Die demokratisch rechtsstaatlichen Institutionen Russlands – vor allem das Justizsystem – sind gewiss schlechter entwickelt als die entsprechenden argentinischen Institutionen. Insoweit haben Verträge mit der russischen Regierung geringeres legitimatorisches Gewicht als solche mit der argentinischen Regierung. Im Unterschied zur Situation in Argentinien ist Russland jedoch von je her Nuklearmacht gewesen und zugleich diejenige, die vermutlich den meisten Nuklearabfall überhaupt angehäuft hat. Insoweit ist in Russland das Kind ohnehin in den Brunnen gefallen. Bei nüchterner Betrachtung entsteht kein relevantes zusätzliches Risiko durch den Export von Nuklearabfällen, sondern allenfalls eine Minderung von Risiken.
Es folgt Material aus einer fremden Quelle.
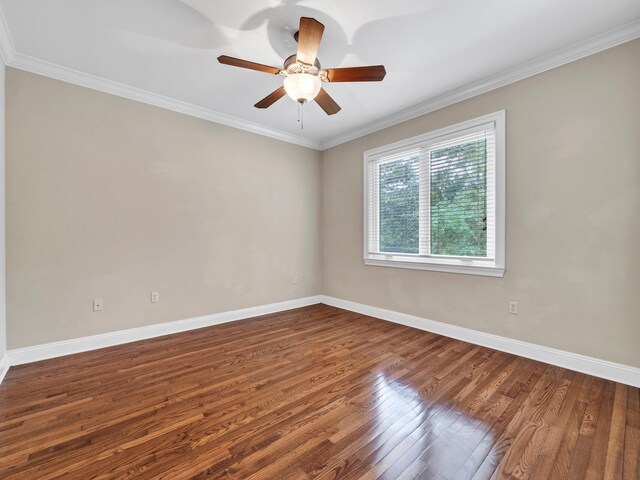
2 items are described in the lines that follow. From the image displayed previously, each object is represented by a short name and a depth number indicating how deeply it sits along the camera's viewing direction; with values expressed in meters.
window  2.96
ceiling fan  1.98
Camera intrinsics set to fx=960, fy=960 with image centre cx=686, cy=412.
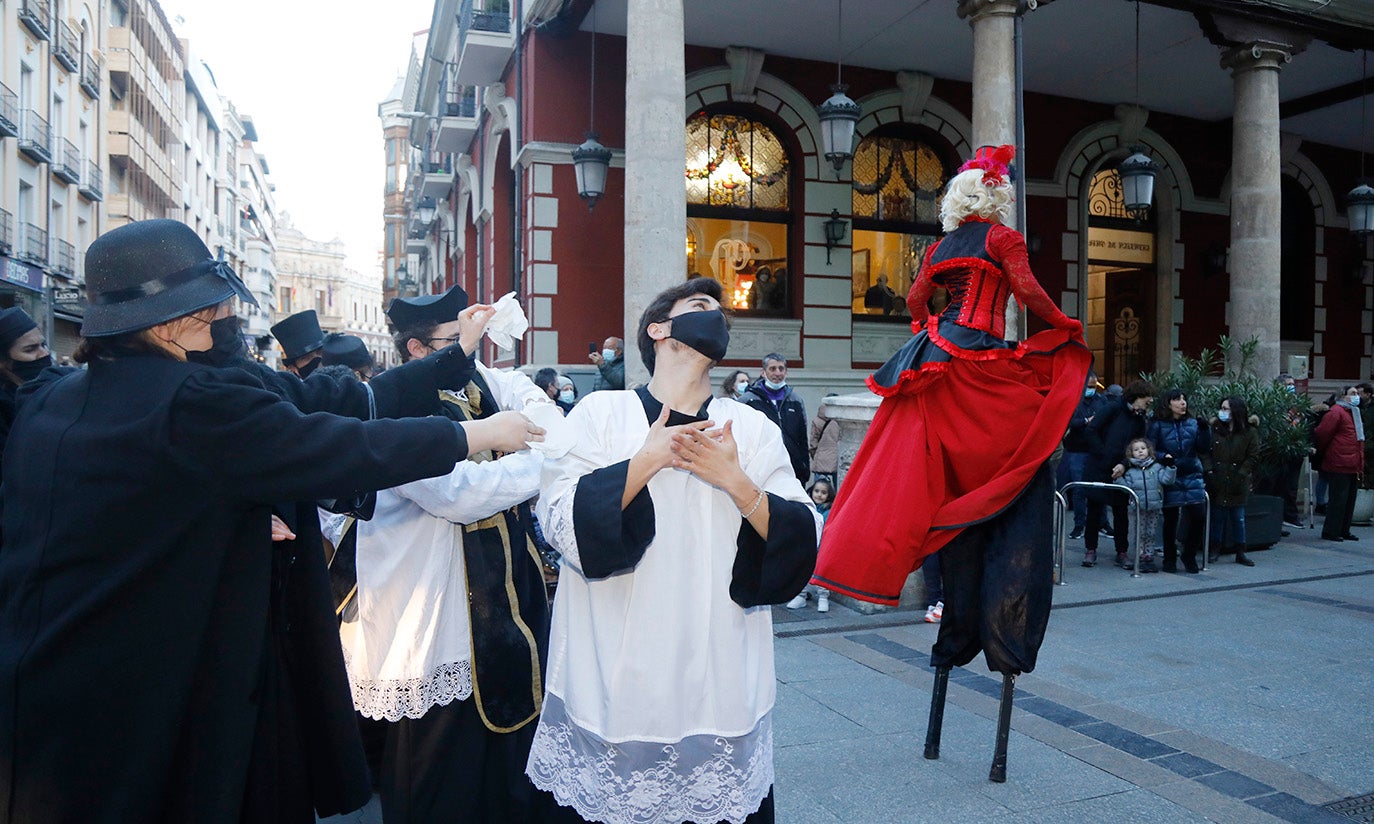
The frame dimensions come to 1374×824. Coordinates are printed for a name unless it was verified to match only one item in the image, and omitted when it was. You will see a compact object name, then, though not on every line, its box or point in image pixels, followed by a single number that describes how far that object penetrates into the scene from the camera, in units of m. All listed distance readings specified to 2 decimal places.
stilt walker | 3.85
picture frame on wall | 15.00
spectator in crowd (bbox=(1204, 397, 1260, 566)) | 9.30
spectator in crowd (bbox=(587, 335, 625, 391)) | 11.16
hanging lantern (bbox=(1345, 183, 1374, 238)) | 12.94
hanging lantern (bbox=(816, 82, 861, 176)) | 10.39
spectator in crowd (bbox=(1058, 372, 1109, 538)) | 10.45
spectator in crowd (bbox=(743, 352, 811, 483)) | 8.89
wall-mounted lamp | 14.17
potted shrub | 9.86
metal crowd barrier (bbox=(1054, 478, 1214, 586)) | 8.05
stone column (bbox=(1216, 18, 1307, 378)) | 12.02
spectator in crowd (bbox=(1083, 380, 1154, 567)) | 9.20
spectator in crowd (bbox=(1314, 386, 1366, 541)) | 10.71
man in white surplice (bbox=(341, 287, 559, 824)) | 3.13
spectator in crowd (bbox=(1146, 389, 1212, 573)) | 8.84
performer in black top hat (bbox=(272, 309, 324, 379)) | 4.48
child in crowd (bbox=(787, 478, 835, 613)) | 7.40
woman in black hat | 1.90
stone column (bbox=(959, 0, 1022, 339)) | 9.73
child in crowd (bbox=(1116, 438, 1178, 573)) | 8.77
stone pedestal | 7.05
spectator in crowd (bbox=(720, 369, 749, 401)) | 9.75
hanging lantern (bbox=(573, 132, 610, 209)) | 11.87
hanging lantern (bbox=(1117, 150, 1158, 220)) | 10.98
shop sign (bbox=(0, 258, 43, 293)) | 21.73
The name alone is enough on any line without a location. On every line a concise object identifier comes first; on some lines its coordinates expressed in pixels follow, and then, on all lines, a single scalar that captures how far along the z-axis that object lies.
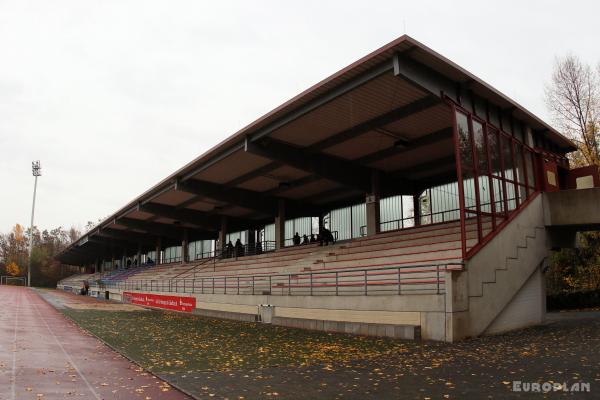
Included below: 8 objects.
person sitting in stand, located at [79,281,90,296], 51.41
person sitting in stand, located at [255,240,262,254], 40.28
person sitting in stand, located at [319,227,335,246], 27.65
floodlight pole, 99.56
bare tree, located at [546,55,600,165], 27.38
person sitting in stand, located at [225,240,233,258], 40.62
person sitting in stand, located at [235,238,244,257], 37.57
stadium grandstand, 13.41
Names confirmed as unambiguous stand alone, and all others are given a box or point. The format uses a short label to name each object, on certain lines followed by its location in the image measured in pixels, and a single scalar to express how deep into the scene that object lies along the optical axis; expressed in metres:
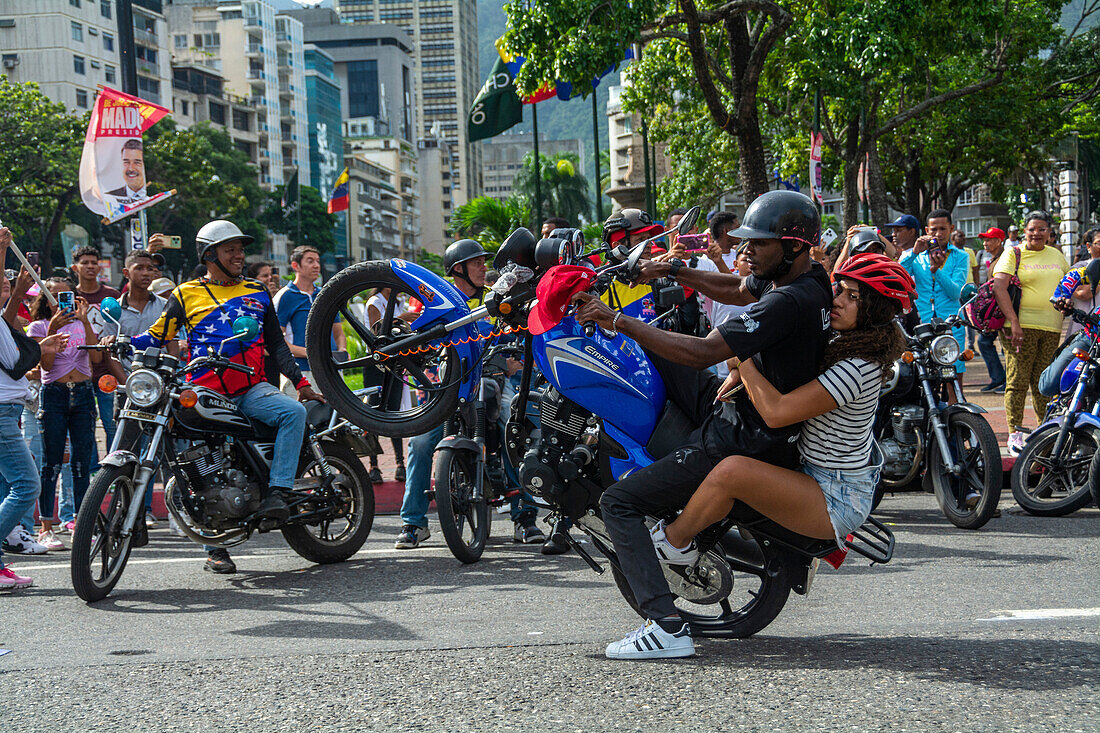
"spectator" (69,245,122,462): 8.51
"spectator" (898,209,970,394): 9.85
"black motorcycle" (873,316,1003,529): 6.89
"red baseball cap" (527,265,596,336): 4.15
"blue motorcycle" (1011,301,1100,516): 7.26
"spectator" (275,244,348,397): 8.43
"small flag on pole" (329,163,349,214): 52.81
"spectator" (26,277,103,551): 7.97
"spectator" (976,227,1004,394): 13.42
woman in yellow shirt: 9.36
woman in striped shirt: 4.10
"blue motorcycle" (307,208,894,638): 4.41
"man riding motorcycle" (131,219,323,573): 6.54
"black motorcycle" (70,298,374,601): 5.96
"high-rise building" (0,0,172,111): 71.69
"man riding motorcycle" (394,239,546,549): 7.27
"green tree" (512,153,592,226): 74.25
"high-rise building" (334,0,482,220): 182.88
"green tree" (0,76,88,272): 43.31
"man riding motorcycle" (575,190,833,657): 4.06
Gegenüber dem einzelnen heute oder in Zukunft existierenden Russen ist der Export von deutschen Nuklearabfällen nach Russland insoweit grundsätzlich moralisch vertretbar.

Zum guten oder schlechten Schluss

Dadurch, dass wir über längere Jahre einen größeren Anteil unserer Energie auf der Basis von Nuklearstrom produziert haben, haben wir immerhin weniger Umweltverschmutzung durch CO2 produziert. Den möglichen negativen externen Effekten einer Entsorgung müssen die positiven externen Effekte reduzierte Produktion von Treibgasen in der Bilanz gegenüber gestellt werden. Das wird gern übersehen. Zugleich trifft aber auf jeden Fall zu, dass bestimmte Kosten vermutlich nicht hinreichend eingerechnet wurden. Der Export nach Russland würde dazu führen, dass endlich auch ein klarer Entsorgungspreis bekannt würde und dann echte Kosten zugerechnet werden könnten.

Mittlerweile haben auch grundsätzliche Befürworter der Nuklearenergiegewinnung es aufgegeben, überhaupt noch über Nuklearstromproduktion in Deutschland nachzudenken. Der vollkommene und recht überstürzte Verzicht auf die Atomenergie ist ökonomisch und ökologisch vermutlich unvernünftig. Dieser Verzicht ist zugleich gegenwärtig politisch der einzige vernünftige Weg. Es zeichnet Frau Merkel aus, dass sie in dem Augenblick, als diese politische Erkenntnis unabweisbar schien, konsequent  und vermutlich durchaus gegen ihren eigenen Sachverstand (wie sollten sich statistische Vermutungen durch einen Unfall wie Fukushima ändern können!) politisch vernünftig gehandelt hat.

Politik ist in der Tat die Kunst des Möglichen. Unsere Verantwortung als Bürger ist es, der Politik vernünftiges Handeln zu ermöglichen. Die Offenheit der Debatte gegenüber Tabuisierungsversuchen zu sichern, ist eine Verantwortung, der auch der einzelne Bürger dadurch nachkommen kann, dass er abweichende Meinungen äußert. Nur so können vernünftige Lösungen entwickelt werden und schließlich praktisch möglich werden. Dieser Beitrag versteht sich nicht als Plädoyer für einen Export von Nuklearabfällen. Er fordert allein dazu auf, diese Alternative ernsthaft zu diskutieren und sie nicht dogmatisch von der Hand zu weisen.